The Crystal Programming Language Forum

How I migrated Athena to a Monorepo...and you can too

How I migrated Athena to a Monorepo…and you can too

Athena has a fairly large ecosystem, with 9 different components at the time of writing, that can only increase over time. Each of these components can be used independently and as such needs to be its own shard with its own version. As more and more components are added to the ecosystem, the overhead grows exponentially in regards to cross component dependency management, keeping development dependencies and CI scripts in-sync, and time spent jumping between each repository during development. It is for these reasons I decided to migrate Athena to use a monorepo.

Due to Shard’s “1 repository per shard requirement”, this is a bit easier said than done. The few workarounds that do exist, mentioned in part in this PR, such as dedicated branches, Git submodules, or singleton monorepo (monorepo with multiple entry points) are still less than ideal as they are fighting against Git itself just to get things working with Shards.

A Solution

However, I recently watched a talk in which developers from the Symfony project dealt with the same challenges: 1) wanting to use a single repository for development with many independent components, and 2) the composer package manager also requires 1 repository per package. The tl;dr of the talk was that they use a Git feature called subtrees, which is an alternative to submodules that essentially allows nesting one repository inside of another, supporting both push and pull workflows. A key point in what they did is not try and make the monorepo replace the many repositories for each component, but make it the source of truth of the components.

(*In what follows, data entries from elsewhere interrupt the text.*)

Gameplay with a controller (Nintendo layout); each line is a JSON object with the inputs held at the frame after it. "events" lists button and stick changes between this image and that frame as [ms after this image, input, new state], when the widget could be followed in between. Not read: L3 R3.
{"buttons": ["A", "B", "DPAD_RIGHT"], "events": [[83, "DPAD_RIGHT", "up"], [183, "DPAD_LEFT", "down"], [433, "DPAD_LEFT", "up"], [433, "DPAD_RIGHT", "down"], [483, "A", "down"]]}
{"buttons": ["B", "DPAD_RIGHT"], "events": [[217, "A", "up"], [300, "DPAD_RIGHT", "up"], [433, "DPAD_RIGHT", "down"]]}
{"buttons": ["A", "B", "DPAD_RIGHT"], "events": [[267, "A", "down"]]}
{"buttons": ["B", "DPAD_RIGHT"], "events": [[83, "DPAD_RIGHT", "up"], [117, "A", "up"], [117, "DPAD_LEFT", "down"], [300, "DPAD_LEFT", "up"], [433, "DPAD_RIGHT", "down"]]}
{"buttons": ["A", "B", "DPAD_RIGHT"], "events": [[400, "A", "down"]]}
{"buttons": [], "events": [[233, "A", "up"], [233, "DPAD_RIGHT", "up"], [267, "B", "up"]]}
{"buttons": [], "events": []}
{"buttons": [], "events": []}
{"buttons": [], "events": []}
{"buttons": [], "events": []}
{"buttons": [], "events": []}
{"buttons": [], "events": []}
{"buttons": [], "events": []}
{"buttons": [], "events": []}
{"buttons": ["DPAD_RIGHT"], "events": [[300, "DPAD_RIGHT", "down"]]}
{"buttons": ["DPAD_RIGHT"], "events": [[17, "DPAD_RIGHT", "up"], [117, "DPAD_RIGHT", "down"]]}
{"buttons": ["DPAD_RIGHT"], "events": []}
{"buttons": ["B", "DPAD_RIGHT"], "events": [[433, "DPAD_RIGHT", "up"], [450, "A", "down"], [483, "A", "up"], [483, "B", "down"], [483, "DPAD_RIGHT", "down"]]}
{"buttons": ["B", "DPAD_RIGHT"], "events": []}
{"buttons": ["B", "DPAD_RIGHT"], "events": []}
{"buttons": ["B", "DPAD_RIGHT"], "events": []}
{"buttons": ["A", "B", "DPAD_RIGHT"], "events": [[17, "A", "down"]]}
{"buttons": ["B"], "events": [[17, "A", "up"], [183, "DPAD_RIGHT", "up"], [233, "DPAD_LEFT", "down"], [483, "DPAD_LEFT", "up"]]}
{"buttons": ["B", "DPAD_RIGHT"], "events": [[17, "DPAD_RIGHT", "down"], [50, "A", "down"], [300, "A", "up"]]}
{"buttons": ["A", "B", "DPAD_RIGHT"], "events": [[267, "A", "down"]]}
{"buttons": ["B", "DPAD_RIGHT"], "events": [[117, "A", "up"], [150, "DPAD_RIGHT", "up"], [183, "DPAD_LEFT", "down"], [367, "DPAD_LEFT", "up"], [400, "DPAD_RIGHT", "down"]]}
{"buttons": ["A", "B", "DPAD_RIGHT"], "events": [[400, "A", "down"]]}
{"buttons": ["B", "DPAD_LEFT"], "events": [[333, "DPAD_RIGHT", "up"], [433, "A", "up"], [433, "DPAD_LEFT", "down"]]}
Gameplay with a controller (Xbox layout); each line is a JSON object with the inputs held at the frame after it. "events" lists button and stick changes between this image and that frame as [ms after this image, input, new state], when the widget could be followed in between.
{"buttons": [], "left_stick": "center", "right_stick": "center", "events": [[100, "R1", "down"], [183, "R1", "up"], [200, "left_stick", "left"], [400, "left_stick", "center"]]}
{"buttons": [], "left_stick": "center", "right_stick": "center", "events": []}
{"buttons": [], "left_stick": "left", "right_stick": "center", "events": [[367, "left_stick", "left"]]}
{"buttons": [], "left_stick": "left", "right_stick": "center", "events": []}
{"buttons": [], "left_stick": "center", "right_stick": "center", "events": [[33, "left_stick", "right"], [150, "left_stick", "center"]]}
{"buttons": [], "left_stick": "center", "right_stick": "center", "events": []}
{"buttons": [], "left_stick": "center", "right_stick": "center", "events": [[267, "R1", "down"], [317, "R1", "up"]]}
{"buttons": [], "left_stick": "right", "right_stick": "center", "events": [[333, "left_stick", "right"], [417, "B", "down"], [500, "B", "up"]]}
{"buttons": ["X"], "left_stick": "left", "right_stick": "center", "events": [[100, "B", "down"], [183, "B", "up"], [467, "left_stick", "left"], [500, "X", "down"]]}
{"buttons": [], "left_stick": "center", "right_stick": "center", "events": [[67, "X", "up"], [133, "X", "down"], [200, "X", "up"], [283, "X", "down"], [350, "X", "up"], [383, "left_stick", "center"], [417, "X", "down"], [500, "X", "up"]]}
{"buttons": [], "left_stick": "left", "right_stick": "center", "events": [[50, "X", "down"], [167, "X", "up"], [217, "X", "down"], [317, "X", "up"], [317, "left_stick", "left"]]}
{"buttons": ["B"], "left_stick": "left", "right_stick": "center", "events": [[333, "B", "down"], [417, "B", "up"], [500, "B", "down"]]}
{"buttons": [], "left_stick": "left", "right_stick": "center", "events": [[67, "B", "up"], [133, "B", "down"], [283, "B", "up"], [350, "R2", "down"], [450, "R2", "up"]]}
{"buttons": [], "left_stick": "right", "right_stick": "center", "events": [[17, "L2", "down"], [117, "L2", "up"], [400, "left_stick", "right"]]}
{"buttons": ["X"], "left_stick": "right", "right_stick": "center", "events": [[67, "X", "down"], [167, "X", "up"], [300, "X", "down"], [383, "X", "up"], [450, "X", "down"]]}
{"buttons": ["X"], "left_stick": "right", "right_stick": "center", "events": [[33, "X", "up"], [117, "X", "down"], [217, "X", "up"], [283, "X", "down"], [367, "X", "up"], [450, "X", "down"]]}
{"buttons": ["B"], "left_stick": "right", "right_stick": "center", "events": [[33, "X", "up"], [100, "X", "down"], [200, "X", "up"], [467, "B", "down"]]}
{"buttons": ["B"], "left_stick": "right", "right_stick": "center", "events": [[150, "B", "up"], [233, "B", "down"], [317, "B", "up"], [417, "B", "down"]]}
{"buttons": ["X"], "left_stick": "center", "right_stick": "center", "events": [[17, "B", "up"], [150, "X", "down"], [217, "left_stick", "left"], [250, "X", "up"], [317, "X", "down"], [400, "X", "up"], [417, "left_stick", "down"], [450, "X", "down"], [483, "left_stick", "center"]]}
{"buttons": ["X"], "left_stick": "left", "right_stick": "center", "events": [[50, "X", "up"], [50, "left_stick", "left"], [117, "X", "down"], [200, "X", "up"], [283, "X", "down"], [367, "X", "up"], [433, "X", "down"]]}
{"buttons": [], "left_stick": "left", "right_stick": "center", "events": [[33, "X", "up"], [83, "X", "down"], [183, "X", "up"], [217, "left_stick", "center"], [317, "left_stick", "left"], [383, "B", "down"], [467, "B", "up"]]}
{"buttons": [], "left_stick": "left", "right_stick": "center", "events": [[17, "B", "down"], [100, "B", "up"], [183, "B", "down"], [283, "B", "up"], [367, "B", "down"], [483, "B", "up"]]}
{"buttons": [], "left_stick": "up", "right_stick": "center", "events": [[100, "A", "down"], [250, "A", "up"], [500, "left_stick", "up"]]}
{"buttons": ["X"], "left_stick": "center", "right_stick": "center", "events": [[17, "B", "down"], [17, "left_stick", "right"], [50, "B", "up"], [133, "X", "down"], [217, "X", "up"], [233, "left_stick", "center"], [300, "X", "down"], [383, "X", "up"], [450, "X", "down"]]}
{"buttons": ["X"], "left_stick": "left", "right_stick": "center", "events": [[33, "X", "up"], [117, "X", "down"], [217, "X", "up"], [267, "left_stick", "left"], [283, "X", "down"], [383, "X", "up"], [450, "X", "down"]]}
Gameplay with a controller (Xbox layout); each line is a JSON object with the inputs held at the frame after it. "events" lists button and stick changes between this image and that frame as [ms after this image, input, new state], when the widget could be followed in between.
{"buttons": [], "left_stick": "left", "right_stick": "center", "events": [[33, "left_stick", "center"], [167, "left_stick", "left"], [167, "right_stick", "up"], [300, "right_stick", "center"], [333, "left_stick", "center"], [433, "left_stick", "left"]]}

The push feature of Git subtrees is the key part of this. The idea is that you have a monorepo that contains one or more subtreed repositories within it. When a commit is pushed or a PR is merged, you run a git subtree push for each child repository that will push the changes from the monorepo to the child read-only repository. This way you can reap the benefits of a monorepo, while still having the flexibility of the many repositories.

In the end I created GitHub - crystal-manyrepos/root: Example repo/org to demonstrate Monorepo to ManyRepo syncing as an example of what things would ultimately look like, as well as documenting my steps, experiences, and findings during the migration process. I am also open to PRs to improve the documentation, or for updates to improve the overall UX of the process. Otherwise feel free to continue on to see how I handled the Athena migration.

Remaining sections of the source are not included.